Do we share our joy, and live our Christian vocation as St. Joseph did, living the “obedience of faith?” We’re called to prepare the way for Jesus to come into our hearts and the hearts of others, so they, too, may "experience the joy of salvation", the healing, wholeness and holiness we all long for and which alone give real meaning to our lives. 

What will be the message others receive about your life and mine? Do our lives bring hope to others? Will our lives, our voices, open their ears to the Word of God? Do we offer them the light of Christ, the light of hope that helps the spiritually blind see, the light that reveals the presence of God’s salvation in our lives? Will you and I carry Jesus to the ostracized, the cast-offs, the forgotten?

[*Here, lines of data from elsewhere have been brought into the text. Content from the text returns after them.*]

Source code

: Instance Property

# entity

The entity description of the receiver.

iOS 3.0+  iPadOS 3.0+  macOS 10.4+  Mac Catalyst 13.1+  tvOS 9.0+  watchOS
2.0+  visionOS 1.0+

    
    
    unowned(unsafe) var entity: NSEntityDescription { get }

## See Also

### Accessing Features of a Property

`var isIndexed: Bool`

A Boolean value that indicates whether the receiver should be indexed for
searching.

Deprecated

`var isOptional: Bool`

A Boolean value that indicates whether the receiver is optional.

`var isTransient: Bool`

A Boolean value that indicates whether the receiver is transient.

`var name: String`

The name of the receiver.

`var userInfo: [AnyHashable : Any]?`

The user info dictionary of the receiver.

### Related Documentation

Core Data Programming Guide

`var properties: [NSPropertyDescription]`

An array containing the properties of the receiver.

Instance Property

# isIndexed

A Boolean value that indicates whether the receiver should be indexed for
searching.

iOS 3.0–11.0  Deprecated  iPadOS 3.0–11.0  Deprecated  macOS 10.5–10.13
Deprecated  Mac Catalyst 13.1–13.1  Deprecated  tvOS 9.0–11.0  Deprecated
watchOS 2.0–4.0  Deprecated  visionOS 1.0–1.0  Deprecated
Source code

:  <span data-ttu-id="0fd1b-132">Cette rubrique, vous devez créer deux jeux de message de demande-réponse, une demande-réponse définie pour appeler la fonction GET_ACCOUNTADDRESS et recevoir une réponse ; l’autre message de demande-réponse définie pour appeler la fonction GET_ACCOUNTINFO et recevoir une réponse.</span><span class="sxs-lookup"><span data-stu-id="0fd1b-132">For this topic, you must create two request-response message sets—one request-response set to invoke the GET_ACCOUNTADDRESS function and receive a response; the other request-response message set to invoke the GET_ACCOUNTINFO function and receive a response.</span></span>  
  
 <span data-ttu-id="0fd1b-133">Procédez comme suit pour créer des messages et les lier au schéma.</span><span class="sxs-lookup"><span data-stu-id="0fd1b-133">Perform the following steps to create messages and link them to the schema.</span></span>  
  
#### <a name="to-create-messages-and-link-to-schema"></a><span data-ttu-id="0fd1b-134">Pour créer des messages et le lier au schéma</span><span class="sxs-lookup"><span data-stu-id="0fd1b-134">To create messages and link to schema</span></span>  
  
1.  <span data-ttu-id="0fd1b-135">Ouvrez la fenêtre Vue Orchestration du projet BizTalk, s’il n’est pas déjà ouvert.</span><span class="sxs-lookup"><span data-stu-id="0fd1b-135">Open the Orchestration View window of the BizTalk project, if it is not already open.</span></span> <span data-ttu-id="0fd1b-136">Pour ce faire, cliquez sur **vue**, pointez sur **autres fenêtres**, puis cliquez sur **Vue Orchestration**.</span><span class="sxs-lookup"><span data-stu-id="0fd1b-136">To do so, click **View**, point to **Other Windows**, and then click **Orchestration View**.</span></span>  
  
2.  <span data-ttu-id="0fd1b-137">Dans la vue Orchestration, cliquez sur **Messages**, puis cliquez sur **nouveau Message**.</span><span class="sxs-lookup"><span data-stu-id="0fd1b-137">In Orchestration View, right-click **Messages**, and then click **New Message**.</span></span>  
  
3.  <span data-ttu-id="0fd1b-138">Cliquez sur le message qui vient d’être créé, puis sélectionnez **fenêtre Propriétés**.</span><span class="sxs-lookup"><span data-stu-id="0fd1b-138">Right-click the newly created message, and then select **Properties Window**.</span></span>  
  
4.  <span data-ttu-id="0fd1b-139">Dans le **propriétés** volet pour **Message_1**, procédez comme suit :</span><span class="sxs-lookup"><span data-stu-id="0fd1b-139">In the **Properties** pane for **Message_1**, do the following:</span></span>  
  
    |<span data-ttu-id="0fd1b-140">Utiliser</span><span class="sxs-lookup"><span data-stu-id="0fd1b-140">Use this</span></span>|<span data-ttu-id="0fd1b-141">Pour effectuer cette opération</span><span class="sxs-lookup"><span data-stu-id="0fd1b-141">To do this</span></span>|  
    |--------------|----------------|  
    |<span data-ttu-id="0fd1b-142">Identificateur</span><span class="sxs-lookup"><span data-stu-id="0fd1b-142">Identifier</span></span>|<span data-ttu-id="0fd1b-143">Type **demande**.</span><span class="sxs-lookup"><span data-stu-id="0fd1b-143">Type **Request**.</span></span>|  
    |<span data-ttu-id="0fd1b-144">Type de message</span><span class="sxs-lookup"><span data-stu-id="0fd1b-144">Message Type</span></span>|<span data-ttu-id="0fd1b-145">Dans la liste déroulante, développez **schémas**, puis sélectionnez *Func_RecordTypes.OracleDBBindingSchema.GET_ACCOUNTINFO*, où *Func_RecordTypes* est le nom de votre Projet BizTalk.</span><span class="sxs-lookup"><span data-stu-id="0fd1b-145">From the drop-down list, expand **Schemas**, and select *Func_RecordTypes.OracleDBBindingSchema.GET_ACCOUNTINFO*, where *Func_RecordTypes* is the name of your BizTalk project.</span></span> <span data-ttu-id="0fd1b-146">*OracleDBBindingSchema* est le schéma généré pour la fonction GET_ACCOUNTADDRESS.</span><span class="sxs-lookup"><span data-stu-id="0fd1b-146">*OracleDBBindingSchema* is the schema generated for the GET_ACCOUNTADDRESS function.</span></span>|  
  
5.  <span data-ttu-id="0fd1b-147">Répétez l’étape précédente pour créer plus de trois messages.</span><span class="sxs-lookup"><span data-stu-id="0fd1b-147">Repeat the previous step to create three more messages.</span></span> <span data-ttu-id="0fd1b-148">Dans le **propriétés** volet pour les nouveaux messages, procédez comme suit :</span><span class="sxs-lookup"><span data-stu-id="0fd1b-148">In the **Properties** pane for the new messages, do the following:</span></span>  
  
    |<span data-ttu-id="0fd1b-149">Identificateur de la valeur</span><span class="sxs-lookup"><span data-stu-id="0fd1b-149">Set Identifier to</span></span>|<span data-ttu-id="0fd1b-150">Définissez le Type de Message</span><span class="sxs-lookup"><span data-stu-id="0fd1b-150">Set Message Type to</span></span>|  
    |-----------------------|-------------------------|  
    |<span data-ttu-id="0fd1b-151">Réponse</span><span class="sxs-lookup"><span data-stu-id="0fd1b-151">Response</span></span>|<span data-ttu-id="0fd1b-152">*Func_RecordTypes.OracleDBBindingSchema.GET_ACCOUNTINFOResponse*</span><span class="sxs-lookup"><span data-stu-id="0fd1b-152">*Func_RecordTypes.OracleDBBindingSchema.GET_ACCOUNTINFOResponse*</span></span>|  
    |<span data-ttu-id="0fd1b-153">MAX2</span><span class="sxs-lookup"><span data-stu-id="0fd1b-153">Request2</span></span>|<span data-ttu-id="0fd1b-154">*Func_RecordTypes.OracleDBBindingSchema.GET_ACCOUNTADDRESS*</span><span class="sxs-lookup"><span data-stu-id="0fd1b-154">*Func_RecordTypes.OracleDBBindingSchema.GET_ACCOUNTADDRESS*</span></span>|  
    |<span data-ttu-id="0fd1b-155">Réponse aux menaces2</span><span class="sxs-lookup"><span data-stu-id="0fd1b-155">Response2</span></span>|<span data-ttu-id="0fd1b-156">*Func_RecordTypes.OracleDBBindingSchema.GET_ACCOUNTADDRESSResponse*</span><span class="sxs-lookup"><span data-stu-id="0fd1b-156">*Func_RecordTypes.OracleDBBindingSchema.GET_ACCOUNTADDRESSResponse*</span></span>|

Go to the nursing homes, the soup kitchens and food pantries, the shelters. Go to your neighbors, the ones who are alone, who are ill and forgotten. Bring hope where there is despair. Bring the good news to those who hear so much bad news. Put all that is hurting, stained, and impoverished, and lay it at Our Lord’s feet. He’ll pick it up, so nothing will come between us and Jesus Christ.

Only the love of Christ brings true healing. This is our vocation: to be healers and prophets, to pave the way for Jesus Christ in the world…like a continual Advent. Advent and Christmas are a time of surprising gifts. Include Emmanuel, Jesus Christ, among the gifts you take to others.

Blessed are those who are not disappointed in us.